それは、蝶が花を舞うような優雅な仕草で、どことなく艶やかさをまとっていた。ふと、触れてはならないものに触れたような後ろめたさが胸に残った。
山崎美音は私の気も知らずに、ベッドの縁にそっと腰をかける。わずかにギシッと軋む音が空気を切った。
「……あれ? 来那先輩からLINEが来てる」
彼女はポケットからスマホを取り出し、そう口にした。
そういえば私も、山崎美音の家にお邪魔する前、来那に連絡を入れておいた。配信の邪魔になるからと、ずっと今までマナーモードにしていた。
慌ててスマホを見ると、来那から10件以上のLINEが届いていることに気付いた。
『そうなんだ。楽しんできてね!\\\\٩( 'ω' )و ////』
『……今、何してる?』
『気になってLINEしちゃった!』
『萌子?:(;゛゜'ω゜'):』
『どうしたの?』
なんか、来那……。心配してる?
「……へぇ。私と井戸川先輩の仲に嫉妬しているみたいですね」
山崎美音はLINEの内容を見てニヤニヤしている。
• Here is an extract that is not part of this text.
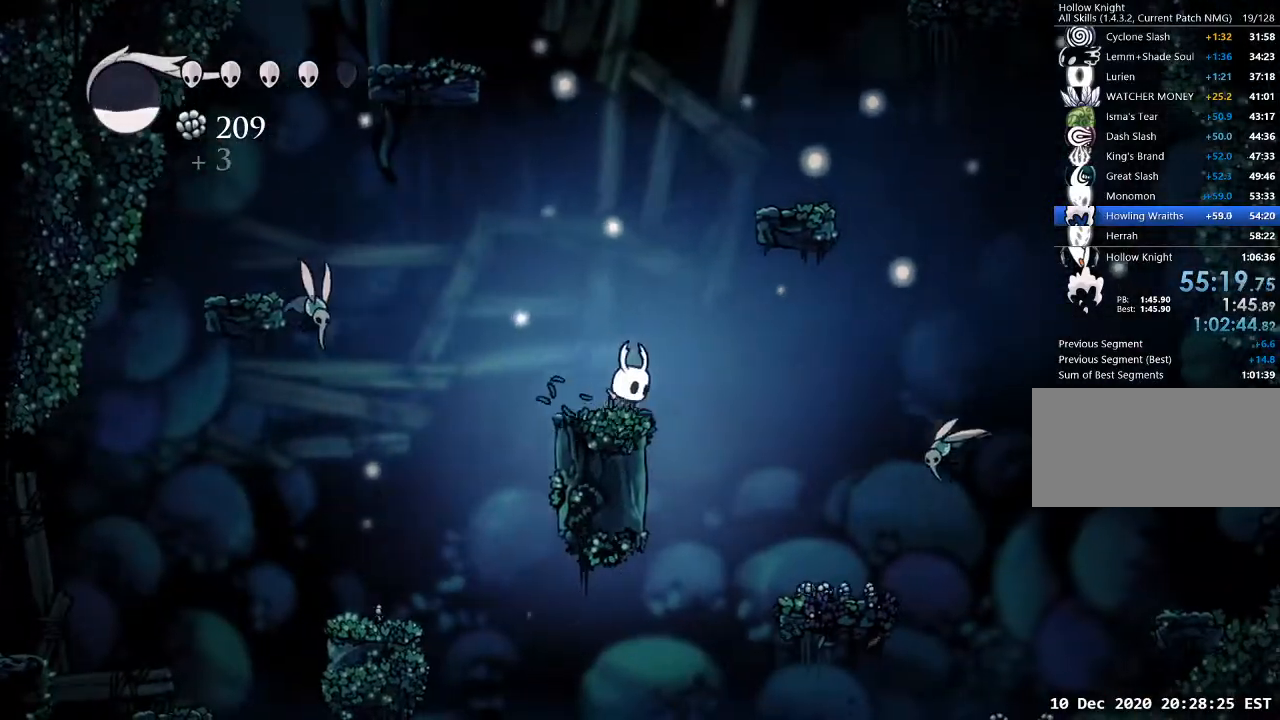
{"keys": ["s"], "events": [[33, "d", "up"], [200, "jump", "down"], [333, "s", "down"], [400, "cast", "down"], [400, "jump", "up"], [500, "cast", "up"]]}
多分、私と同じようなメッセージが来那から届いたのだろう。
一つため息をついた。
「配信のアドバイスも終わったし。私、帰るね」
「えー。もうですか? もうちょっとゆっくりしていってくださいよ〜」
「ありがとう。でも、もう用はないから」
山崎美音は、頬を膨らませる。拗ねているようだ。
「……わかりました。じゃあせめて、井戸川先輩、私とLINEを交換してくれませんか?」
「別にいいけど」
断る理由もなく、スマホを彼女に向けた。彼女が出したQRコードを読み込んで、無事に連絡先を交換する。
「へへっ」
山崎美音は、ご機嫌そうに見えた。
「じゃあ、下まで送りますね♪」
大事そうにスマホを抱えて、とびきりの笑顔を私に向けた。
◇
「ら、来那!?」
「先輩!? なんでここに!?」
マンションの外に出ると、なんと来那が入り口の前に立っていた。額から汗が浮き出ていて、長い時間、待っていてくれたことを察する。
「……」
来那は何も言わない。静かに目を伏せている。
アスファルトからの照り返しがじりじりと熱くて、そういえば今日は猛暑日になるとニュースで言っていたのを思い出した。